» **What the exercise asks**
How do the lines below between the ones holding "forma direta e personalizada, o" and "clientes sejam levados", inclusive, read? Give them again exactly, with no other lines.

(Dataset entries)
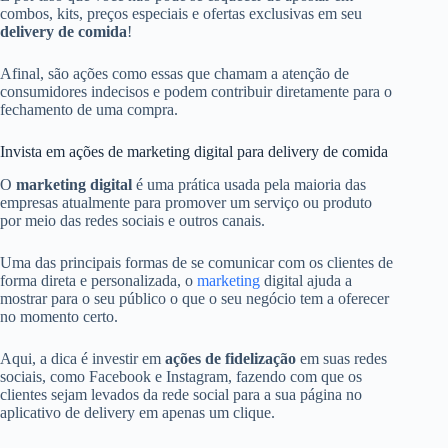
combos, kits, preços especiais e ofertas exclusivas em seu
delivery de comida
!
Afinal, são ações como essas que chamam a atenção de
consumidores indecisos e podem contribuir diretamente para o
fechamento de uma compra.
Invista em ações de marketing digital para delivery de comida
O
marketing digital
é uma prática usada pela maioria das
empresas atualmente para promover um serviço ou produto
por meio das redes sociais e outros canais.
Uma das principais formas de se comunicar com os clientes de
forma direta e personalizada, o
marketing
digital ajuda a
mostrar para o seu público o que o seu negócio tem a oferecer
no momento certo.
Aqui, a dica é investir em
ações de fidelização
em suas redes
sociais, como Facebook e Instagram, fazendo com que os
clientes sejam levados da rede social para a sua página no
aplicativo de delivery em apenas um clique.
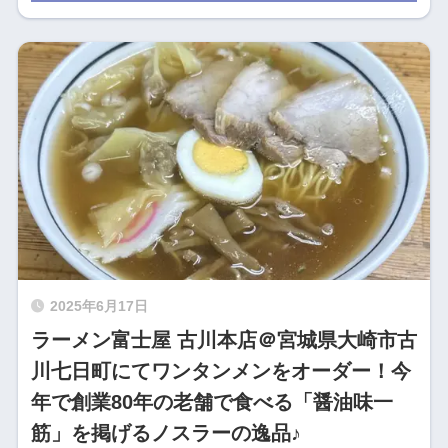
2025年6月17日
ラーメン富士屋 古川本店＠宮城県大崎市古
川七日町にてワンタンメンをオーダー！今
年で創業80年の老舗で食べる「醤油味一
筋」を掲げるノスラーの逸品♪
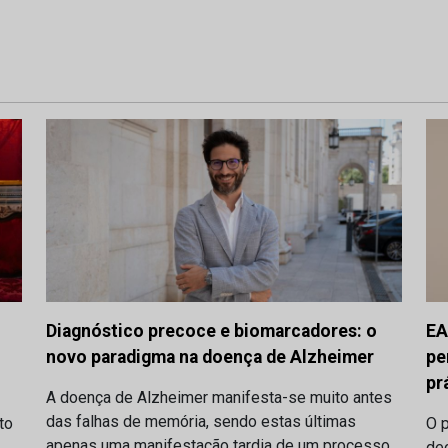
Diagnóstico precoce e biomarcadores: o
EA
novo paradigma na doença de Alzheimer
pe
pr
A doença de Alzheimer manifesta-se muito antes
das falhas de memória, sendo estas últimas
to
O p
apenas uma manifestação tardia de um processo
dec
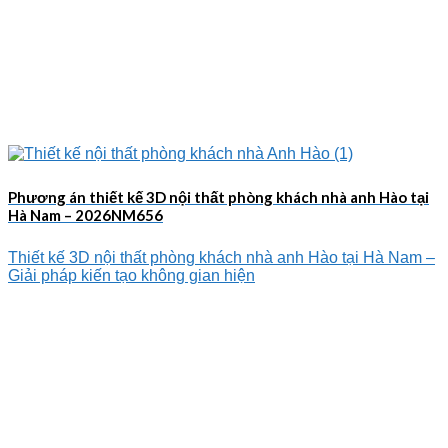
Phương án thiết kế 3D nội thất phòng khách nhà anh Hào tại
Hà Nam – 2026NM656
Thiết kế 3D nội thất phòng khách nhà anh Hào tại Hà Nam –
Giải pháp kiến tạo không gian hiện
* * *
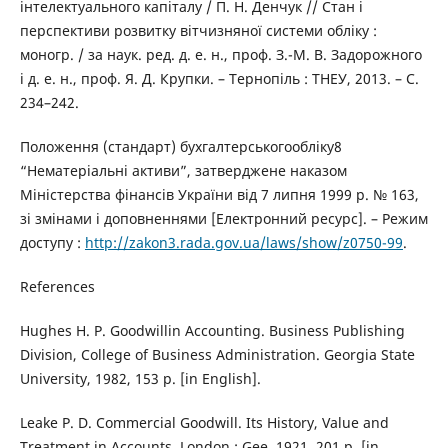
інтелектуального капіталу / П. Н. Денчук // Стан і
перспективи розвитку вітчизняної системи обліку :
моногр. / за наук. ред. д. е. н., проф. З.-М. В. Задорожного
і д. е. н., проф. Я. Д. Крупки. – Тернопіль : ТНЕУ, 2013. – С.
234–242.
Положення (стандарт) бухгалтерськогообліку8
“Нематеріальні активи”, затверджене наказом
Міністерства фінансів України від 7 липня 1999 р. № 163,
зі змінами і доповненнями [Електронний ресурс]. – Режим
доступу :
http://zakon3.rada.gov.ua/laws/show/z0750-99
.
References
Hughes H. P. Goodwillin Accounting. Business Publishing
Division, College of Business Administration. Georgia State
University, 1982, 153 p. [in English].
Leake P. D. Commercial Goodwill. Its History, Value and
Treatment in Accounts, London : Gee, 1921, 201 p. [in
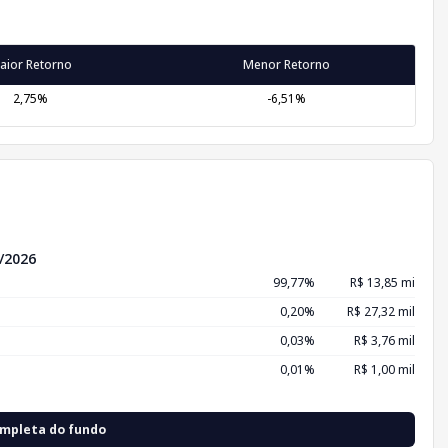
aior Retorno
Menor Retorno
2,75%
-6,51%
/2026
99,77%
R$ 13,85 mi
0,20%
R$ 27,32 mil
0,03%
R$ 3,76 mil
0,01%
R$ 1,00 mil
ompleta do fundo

» **The completed task**
forma direta e personalizada, o
marketing
digital ajuda a
mostrar para o seu público o que o seu negócio tem a oferecer
no momento certo.
Aqui, a dica é investir em
ações de fidelização
em suas redes
sociais, como Facebook e Instagram, fazendo com que os
clientes sejam levados da rede social para a sua página no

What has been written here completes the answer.